In essense, the EB technique consists of computing a weighted average between the
raw rate for each county and the state average, with weights proportional to the
underlying population at risk. Simply put, small counties (i.e., with a small
population at risk) will tend to have their rates adjusted considerably, whereas
for larger counties the rates will barely change.
More formally, the EB estimate for the risk in location i is:
$$\pi_i^{EB}=w_ir_i + (1-w_i)\theta$$
In this expression, the weights are:
$$w_i = \frac{\sigma^2}{(\sigma^2 + \mu/P_i)}$$
with $P_i$ as the population at risk in area i, and $\mu$ and $\sigma^2$ as the
mean and variance of the prior distribution.
In the empirical Bayes approach, the mean $\mu$ and variance $\sigma^2$ of the
prior (which determine the scale and shape parameters of the Gamma distribution)
are estimated from the data.
For $\mu$ this estimate is simply the reference rate(the same reference used in
the computation of SMR), $\Sigma_{i=1}^{i=n}O_i/\Sigma_{i=1}^{i=n}P_i$. The
estimate of the variance is a bit more complex:
$$\sigma^2=\frac{\Sigma_{i=1}^{i=n}P_i(r_i-\mu)^2}{\Sigma_{i=1}^{i=n}P_i}-\frac{\mu}{\Sigma_{i=1}^{i=n}P_i/n}$$
While easy to calculate, the estimate for the variance can yield negative values.
In such instances, the conventional approach is to set $\sigma^2$ to zero. As a
result, the weight $w_i$ becomes zero, which in essence equates the smoothed rate
estimate to the reference rate.
## EB rate map
We start by computing all of the necessary parameters for the variance formula above.
This includes $\mu$, n , the crude rate, $r_i$, $O_i$, and $P_i$.
```{r}
mu <- sum(ohio_lung$LFW68) / sum(ohio_lung$POPFW68)
O_i <- ohio_lung$LFW68
P_i <- ohio_lung$POPFW68
n <- length(ohio_lung$POPFW68)
r_i <- O_i / P_i
```
Next we compute the variance, to similify the code, we compute the top left portion or
$$\Sigma_{i=1}^{i=n}P_i(r_i-\mu)^2$$ as **top_left**, then compute the variance with the
next line.
```{r}
top_left <- sum(P_i * (r_i - mu)^2)
variance <- top_left / sum(P_i) - mu / sum(P_i / n)
```
Now that we have the variance, we can compute the $w_i$ values.
```{r}
w_i <- variance / (variance + mu/P_i)
```
Here we use the final formula for the smoothed rates.
```{r}
ohio_lung$eb_bayes <- w_i * r_i + (1 - w_i) * mu
ohio_lung$eb_bayes
```
Lastly, we plot the EB smoothed rates with the `boxmap` function.
```{r}
boxmap("eb_bayes",ohio_lung)
```
In comparison to the box map for the crude rates and the excess rate map, none of the
original outliers remain identified as such in the smoothed map.

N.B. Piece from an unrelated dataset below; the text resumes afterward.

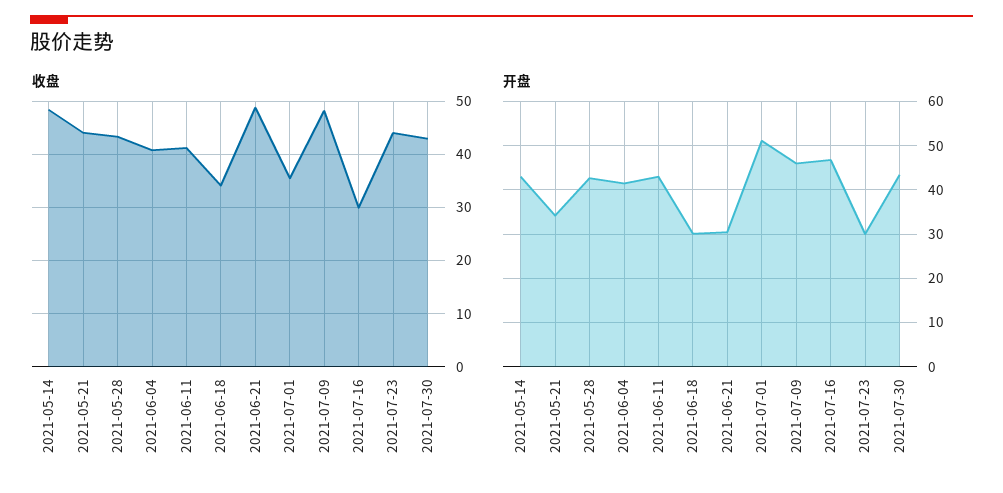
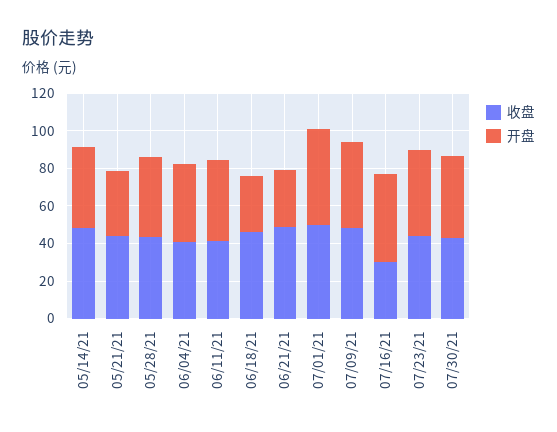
收盘, 2021-06-18: 34 -> 45
收盘, 2021-07-01: 36 -> 50
开盘, 2021-07-23: 30 -> 45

Instead, a new outlier is
shown in the very southwestern corner of the state (Hamilton county).
Since many of the original outlier counties have small populations at risk (check in the
data table), their EB smoothed rates are quite different (lower) from the original. In
contrast, Hamilton county is one of the most populous counties (it contains the city of
Cincinnati), so that its raw rate is barely adjusted. Because of that, it percolates to the
top of the distribution and becomes an outlier.